### Task to complete
All of the data that appears below is to be given again precisely as written.

### Entries shown
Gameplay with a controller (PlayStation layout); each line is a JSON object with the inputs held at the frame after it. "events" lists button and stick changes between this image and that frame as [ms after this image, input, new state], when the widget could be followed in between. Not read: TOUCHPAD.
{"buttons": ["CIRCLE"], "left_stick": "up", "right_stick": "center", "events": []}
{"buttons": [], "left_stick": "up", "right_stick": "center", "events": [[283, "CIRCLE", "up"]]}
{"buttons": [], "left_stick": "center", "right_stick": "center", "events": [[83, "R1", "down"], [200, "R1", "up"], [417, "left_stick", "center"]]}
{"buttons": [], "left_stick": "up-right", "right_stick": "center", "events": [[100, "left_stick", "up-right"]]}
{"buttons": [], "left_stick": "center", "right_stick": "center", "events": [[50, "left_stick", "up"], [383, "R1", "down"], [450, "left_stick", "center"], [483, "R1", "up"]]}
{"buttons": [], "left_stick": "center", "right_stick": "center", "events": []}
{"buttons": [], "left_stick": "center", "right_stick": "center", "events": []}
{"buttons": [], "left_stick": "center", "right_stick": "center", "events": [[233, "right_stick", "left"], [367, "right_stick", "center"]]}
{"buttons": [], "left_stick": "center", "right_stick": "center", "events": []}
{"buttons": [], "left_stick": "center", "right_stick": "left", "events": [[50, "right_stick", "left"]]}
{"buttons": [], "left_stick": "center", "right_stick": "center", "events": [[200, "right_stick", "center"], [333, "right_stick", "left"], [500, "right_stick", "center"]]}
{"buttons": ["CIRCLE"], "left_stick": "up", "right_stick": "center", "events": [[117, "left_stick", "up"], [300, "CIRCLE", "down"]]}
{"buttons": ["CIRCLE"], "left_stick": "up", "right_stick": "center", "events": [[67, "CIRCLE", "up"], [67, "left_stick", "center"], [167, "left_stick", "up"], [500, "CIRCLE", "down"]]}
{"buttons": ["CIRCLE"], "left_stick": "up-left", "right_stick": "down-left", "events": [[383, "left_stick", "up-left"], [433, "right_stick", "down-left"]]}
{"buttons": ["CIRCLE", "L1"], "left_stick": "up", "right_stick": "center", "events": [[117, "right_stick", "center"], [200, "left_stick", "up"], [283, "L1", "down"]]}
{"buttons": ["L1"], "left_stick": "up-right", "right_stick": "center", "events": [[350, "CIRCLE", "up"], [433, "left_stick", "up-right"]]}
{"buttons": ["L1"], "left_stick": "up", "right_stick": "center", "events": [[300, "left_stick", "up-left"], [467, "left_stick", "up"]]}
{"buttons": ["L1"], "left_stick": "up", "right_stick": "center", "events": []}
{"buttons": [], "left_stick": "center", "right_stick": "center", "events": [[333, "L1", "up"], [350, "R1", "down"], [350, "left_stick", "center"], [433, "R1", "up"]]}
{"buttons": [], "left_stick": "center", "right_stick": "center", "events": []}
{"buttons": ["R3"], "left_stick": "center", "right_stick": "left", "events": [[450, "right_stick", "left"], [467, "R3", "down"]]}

### Result of this exercise
Gameplay with a controller (PlayStation layout); each line is a JSON object with the inputs held at the frame after it. "events" lists button and stick changes between this image and that frame as [ms after this image, input, new state], when the widget could be followed in between. Not read: TOUCHPAD.
{"buttons": ["CIRCLE"], "left_stick": "up", "right_stick": "center", "events": []}
{"buttons": [], "left_stick": "up", "right_stick": "center", "events": [[283, "CIRCLE", "up"]]}
{"buttons": [], "left_stick": "center", "right_stick": "center", "events": [[83, "R1", "down"], [200, "R1", "up"], [417, "left_stick", "center"]]}
{"buttons": [], "left_stick": "up-right", "right_stick": "center", "events": [[100, "left_stick", "up-right"]]}
{"buttons": [], "left_stick": "center", "right_stick": "center", "events": [[50, "left_stick", "up"], [383, "R1", "down"], [450, "left_stick", "center"], [483, "R1", "up"]]}
{"buttons": [], "left_stick": "center", "right_stick": "center", "events": []}
{"buttons": [], "left_stick": "center", "right_stick": "center", "events": []}
{"buttons": [], "left_stick": "center", "right_stick": "center", "events": [[233, "right_stick", "left"], [367, "right_stick", "center"]]}
{"buttons": [], "left_stick": "center", "right_stick": "center", "events": []}
{"buttons": [], "left_stick": "center", "right_stick": "left", "events": [[50, "right_stick", "left"]]}
{"buttons": [], "left_stick": "center", "right_stick": "center", "events": [[200, "right_stick", "center"], [333, "right_stick", "left"], [500, "right_stick", "center"]]}
{"buttons": ["CIRCLE"], "left_stick": "up", "right_stick": "center", "events": [[117, "left_stick", "up"], [300, "CIRCLE", "down"]]}
{"buttons": ["CIRCLE"], "left_stick": "up", "right_stick": "center", "events": [[67, "CIRCLE", "up"], [67, "left_stick", "center"], [167, "left_stick", "up"], [500, "CIRCLE", "down"]]}
{"buttons": ["CIRCLE"], "left_stick": "up-left", "right_stick": "down-left", "events": [[383, "left_stick", "up-left"], [433, "right_stick", "down-left"]]}
{"buttons": ["CIRCLE", "L1"], "left_stick": "up", "right_stick": "center", "events": [[117, "right_stick", "center"], [200, "left_stick", "up"], [283, "L1", "down"]]}
{"buttons": ["L1"], "left_stick": "up-right", "right_stick": "center", "events": [[350, "CIRCLE", "up"], [433, "left_stick", "up-right"]]}
{"buttons": ["L1"], "left_stick": "up", "right_stick": "center", "events": [[300, "left_stick", "up-left"], [467, "left_stick", "up"]]}
{"buttons": ["L1"], "left_stick": "up", "right_stick": "center", "events": []}
{"buttons": [], "left_stick": "center", "right_stick": "center", "events": [[333, "L1", "up"], [350, "R1", "down"], [350, "left_stick", "center"], [433, "R1", "up"]]}
{"buttons": [], "left_stick": "center", "right_stick": "center", "events": []}
{"buttons": ["R3"], "left_stick": "center", "right_stick": "left", "events": [[450, "right_stick", "left"], [467, "R3", "down"]]}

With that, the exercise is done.